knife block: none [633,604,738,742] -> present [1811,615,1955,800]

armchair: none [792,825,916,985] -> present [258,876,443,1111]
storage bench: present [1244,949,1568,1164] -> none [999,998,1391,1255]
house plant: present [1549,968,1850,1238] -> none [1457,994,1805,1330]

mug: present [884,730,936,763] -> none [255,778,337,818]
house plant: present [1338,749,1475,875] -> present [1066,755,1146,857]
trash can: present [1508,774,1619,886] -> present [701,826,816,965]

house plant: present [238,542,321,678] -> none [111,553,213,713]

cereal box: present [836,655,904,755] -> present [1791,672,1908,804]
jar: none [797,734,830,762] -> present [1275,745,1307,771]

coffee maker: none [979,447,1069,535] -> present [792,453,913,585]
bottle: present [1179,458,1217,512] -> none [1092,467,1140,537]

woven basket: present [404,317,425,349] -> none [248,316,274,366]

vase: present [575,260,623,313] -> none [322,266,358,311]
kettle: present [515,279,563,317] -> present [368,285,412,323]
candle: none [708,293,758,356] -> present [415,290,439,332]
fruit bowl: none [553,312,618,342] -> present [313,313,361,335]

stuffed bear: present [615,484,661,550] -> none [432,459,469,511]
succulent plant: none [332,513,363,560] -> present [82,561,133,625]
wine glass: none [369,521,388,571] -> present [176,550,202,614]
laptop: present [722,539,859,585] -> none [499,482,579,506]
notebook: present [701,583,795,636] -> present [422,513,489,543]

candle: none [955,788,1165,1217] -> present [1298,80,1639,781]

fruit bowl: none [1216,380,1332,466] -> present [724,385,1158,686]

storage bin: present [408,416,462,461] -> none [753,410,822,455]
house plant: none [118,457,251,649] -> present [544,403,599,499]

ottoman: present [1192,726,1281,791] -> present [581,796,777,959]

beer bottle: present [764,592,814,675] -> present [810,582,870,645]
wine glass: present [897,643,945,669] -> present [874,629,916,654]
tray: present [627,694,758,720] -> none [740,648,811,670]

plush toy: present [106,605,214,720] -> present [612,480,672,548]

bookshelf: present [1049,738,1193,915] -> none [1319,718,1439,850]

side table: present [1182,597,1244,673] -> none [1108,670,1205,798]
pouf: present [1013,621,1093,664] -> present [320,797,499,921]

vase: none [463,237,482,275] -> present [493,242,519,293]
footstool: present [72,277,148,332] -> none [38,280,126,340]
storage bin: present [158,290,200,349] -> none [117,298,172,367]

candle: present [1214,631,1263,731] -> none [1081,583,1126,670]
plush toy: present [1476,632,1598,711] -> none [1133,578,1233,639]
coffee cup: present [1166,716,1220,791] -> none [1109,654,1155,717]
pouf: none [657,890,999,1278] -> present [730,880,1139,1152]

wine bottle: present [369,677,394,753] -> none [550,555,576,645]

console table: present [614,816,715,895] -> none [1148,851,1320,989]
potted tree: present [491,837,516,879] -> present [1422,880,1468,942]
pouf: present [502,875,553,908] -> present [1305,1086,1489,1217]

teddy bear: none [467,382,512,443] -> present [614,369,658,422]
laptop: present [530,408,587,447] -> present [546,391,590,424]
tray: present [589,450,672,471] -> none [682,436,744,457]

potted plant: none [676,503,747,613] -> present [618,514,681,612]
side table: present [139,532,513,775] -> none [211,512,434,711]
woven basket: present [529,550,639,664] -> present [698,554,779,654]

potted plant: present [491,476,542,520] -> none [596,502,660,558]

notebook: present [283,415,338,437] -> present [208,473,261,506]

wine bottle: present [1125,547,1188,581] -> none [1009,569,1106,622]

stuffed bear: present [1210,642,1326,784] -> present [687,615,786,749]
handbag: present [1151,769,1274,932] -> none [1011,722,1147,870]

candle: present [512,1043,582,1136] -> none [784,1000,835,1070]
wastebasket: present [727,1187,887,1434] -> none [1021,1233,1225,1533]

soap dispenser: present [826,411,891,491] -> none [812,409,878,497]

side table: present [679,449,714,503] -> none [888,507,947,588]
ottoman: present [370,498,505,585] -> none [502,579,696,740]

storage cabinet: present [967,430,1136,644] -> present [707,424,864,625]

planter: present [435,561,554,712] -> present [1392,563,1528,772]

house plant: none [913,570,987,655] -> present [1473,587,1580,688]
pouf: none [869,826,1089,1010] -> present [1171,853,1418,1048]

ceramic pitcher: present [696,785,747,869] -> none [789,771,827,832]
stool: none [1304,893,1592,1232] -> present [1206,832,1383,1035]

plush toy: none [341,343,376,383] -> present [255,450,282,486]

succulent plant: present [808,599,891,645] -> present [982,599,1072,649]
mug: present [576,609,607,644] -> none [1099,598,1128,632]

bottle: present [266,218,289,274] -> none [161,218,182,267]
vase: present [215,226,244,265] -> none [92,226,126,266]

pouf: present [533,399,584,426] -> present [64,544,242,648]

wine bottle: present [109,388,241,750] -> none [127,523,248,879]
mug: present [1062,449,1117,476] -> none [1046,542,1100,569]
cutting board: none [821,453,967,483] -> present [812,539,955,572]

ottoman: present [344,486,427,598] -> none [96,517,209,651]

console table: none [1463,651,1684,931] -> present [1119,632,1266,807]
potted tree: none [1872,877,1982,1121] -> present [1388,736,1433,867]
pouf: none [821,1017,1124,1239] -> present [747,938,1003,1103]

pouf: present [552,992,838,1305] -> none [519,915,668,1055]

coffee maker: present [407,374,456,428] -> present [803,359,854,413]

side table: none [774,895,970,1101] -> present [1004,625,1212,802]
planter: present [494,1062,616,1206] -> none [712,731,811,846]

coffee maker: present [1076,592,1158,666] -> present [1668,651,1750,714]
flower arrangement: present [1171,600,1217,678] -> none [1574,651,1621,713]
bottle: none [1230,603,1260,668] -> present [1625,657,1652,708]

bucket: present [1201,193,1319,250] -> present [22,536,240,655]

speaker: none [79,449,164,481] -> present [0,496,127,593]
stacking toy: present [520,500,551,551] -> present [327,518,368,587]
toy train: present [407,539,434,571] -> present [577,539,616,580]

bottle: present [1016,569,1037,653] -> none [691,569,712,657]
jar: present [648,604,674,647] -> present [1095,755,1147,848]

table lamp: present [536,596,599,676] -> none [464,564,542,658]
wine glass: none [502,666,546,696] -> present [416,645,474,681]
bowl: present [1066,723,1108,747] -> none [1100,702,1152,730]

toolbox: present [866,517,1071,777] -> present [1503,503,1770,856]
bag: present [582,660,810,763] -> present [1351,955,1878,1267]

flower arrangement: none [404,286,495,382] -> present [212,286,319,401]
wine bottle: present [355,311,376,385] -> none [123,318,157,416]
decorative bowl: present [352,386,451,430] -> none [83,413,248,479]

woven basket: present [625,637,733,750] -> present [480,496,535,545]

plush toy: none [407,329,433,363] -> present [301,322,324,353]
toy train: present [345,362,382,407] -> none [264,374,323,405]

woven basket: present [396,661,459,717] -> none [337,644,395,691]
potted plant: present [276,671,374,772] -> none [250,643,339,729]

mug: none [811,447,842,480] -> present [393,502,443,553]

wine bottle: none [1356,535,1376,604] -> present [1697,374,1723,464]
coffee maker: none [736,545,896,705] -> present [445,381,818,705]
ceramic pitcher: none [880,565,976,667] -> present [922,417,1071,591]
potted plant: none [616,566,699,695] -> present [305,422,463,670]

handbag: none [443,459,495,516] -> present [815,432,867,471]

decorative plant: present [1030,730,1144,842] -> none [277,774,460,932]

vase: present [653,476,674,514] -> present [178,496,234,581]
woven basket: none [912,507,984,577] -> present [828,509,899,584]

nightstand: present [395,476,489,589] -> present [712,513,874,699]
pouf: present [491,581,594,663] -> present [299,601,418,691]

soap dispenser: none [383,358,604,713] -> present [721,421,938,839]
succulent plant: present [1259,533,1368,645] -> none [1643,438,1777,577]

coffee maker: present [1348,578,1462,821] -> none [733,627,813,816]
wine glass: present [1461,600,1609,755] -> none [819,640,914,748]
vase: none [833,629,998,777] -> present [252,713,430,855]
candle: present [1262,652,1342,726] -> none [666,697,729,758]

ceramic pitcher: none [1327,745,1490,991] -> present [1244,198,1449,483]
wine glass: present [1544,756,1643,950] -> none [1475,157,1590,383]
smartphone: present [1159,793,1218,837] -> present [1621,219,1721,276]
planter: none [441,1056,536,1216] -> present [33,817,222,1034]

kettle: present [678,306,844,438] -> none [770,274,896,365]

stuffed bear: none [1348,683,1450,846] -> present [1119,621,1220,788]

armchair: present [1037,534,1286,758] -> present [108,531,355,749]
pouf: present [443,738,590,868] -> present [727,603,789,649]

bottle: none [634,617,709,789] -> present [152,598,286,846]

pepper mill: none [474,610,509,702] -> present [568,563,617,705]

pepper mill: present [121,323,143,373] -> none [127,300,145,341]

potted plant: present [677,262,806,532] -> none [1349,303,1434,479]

EXERCISE AIM ▸ For this task, write out exactly the lines of the entries above, starting at the line with "stuffed bear: present [1210,642,1326,784]" and ending at the line with "storage cabinet: present", both included, and no others.

OUTPUT FOR THIS TASK ▸
stuffed bear: present [1210,642,1326,784] -> present [687,615,786,749]
handbag: present [1151,769,1274,932] -> none [1011,722,1147,870]

candle: present [512,1043,582,1136] -> none [784,1000,835,1070]
wastebasket: present [727,1187,887,1434] -> none [1021,1233,1225,1533]

soap dispenser: present [826,411,891,491] -> none [812,409,878,497]

side table: present [679,449,714,503] -> none [888,507,947,588]
ottoman: present [370,498,505,585] -> none [502,579,696,740]

storage cabinet: present [967,430,1136,644] -> present [707,424,864,625]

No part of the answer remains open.